Selon plusieurs sources, le chef de l’État doute des capacités du Premier ministre Amadou Gon Coulibaly, son premier choix pour lui succéder, à l’emporter face à Henri Konan Bédié. Surtout si ce dernier parvient à former autour de lui une coalition de l’opposition avec Laurent Gbagbo et Guillaume Soro, l’ancien président de l’Assemblée nationale.

Réforme constitutionnelle et code électoral

À Katiola, Alassane Ouattara a également donné des indications sur les contours de la réforme constitutionnelle qu’il souhaite mettre en oeuvre et sur le nouveau code électoral qui doit être prochainement présenté devant l’Assemblée nationale. Le chef de l’État s’est notamment dit favorable à l’instauration d’une caution et de parrainages afin de réduire le nombre de candidats à l’élection présidentielle.

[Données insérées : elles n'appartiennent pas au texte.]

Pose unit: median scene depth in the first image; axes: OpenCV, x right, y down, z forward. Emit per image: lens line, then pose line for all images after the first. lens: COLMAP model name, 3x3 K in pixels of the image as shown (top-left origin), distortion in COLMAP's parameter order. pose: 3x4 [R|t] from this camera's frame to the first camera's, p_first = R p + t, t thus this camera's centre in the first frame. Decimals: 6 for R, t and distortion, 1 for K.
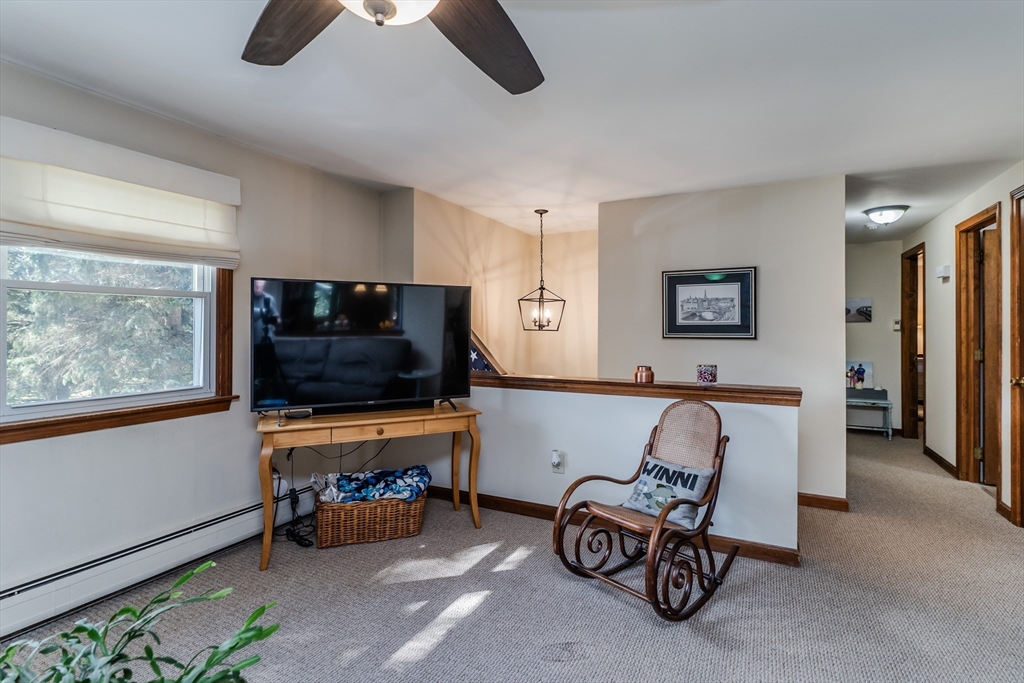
lens RADIAL K [[471.0, 0, 508.8], [0, 471.0, 342.8], [0, 0, 1]] dist [0.000346, -0.000082]
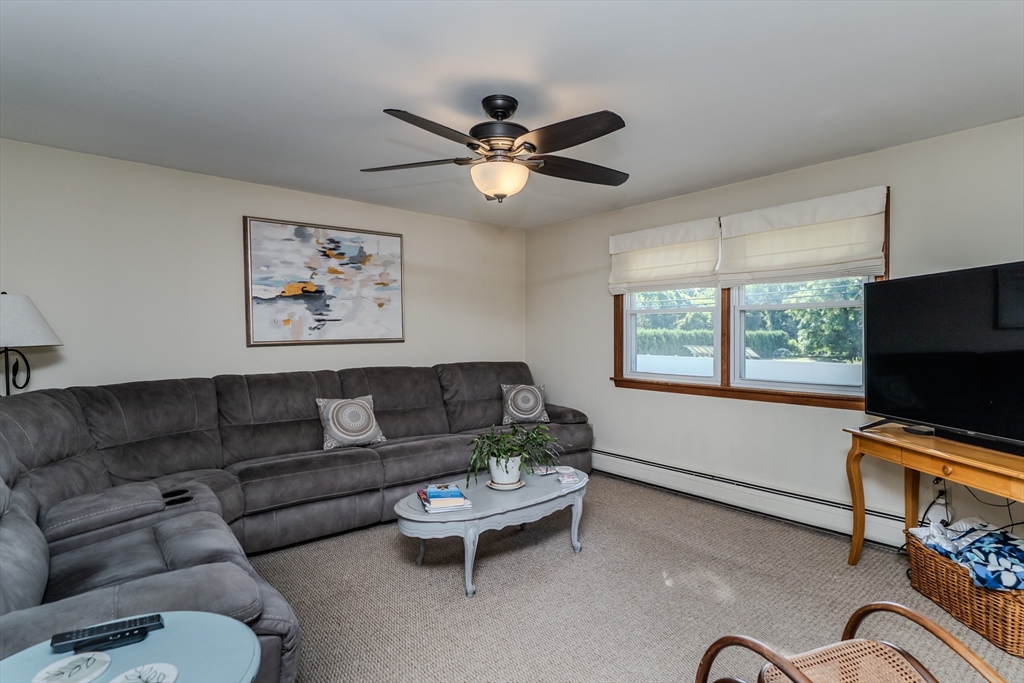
lens RADIAL K [[510.9, 0, 512.0], [0, 510.9, 341.5], [0, 0, 1]] dist [-0.000882, -0.000230]
pose [[-0.356714, 0.017757, -0.934045, 0.714382], [0.002422, 0.999834, 0.018082, -0.032913], [0.934210, 0.004188, -0.356698, 0.632247]]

« Je suis personnellement favorable à une caution de 200 millions de francs CFA, mais le Premier ministre, le président de l’Assemblée et du Sénat estiment que ça fait beaucoup. Nous verrons ce que le gouvernement me propose. J’aimerais bien que l’on essaie de couper la poire en deux. On ne peut pas avoir douze candidats en Côte d’Ivoire, comme c’est le cas dans d’autres pays du continent. J’espère qu’avec le temps, nous n’aurons que deux grands partis », a-t-il dit.

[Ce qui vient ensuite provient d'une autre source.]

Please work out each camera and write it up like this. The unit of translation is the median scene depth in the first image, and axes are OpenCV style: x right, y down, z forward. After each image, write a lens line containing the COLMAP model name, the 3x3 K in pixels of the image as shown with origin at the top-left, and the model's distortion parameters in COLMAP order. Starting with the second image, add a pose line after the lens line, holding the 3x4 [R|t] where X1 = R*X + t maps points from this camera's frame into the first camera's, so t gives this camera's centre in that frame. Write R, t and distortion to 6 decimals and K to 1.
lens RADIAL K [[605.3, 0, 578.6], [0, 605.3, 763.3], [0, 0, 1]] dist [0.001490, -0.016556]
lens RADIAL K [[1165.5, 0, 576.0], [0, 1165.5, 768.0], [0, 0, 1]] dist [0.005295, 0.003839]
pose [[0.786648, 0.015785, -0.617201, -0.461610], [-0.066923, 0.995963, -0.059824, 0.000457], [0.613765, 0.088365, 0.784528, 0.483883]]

Cette constitution ne sera pas modifiée pour empêcher qui que ce soit d’être candidat

ADO a en revanche semblé repousser l’idée de réintroduire une limite d’âge de 75 ans pour pouvoir briguer la présidence, ce qui empêcherait Bédié, Gbagbo et lui-même d’être candidat. Jeudi soir, lors d’une rencontre avec les cadres de la région, à laquelle participaient deux cadres du PDCI, Gaston Ouassenan Koné et Jean-Louis Billon, il a assuré que « cette constitution ne sera pas modifiée pour empêcher qui que ce soit d’être candidat ».

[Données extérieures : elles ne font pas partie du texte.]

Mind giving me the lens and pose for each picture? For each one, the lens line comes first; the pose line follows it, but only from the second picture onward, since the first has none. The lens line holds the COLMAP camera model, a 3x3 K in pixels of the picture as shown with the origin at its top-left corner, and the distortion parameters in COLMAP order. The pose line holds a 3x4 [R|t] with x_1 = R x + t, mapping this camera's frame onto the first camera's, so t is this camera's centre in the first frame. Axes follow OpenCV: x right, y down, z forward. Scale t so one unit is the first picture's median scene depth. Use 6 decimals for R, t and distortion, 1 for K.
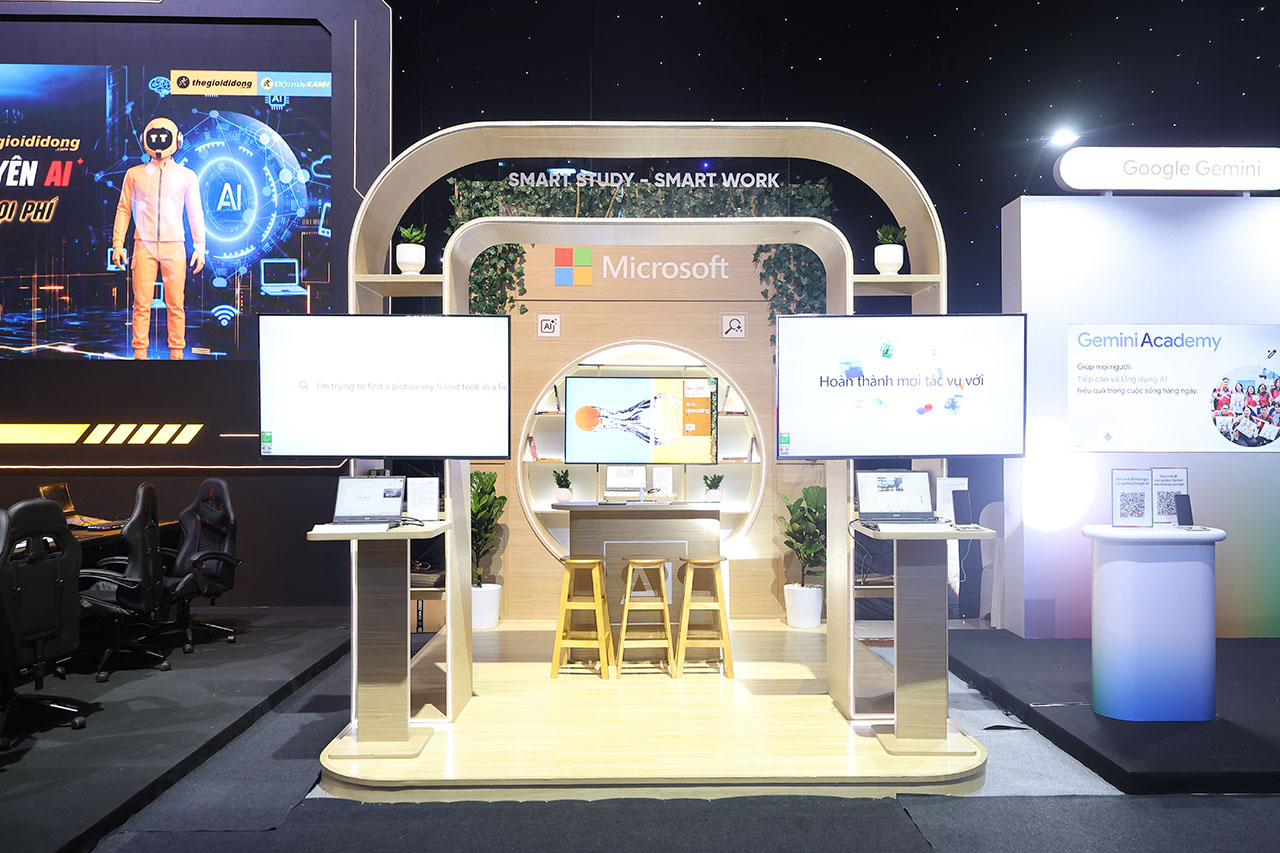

« Je voudrais donc rassurer les uns et les autres. Mon général, je vous rassure qu’il n’y aura pas d’exclusion. Je m’adresse à vous parce-que vous et moi avons plus de 75 ans. C’est pour cela que je le dis. On est en famille, donc on peut tout se dire. Il faut donc qu’on s’entende », a poursuivi le président en s’adressant directement au général Ouassénan.

Ouattara a enfin affirmé que la commission électorale actuelle organisera bien les élections de 2020. « Le gouvernement a fait des propositions, a discuté avec les partis politiques pendant six mois. Cette CEI [Commission électorale indépendante, ndlr] est plus équilibrée que la précédente, celle qui a organisé les élections de 2015. Elle organisera celles de 2020.Il n’y aura pas de retour en arrière », a déclaré le chef de l’État ivoirien.

La nouvelle CEI est contestée par une grande parti de l’opposition, dont le FPI de Gbagbo et le PDCI, qui ont refusé de l’intégrer et la juge encore déséquilibrée en faveur du pouvoir.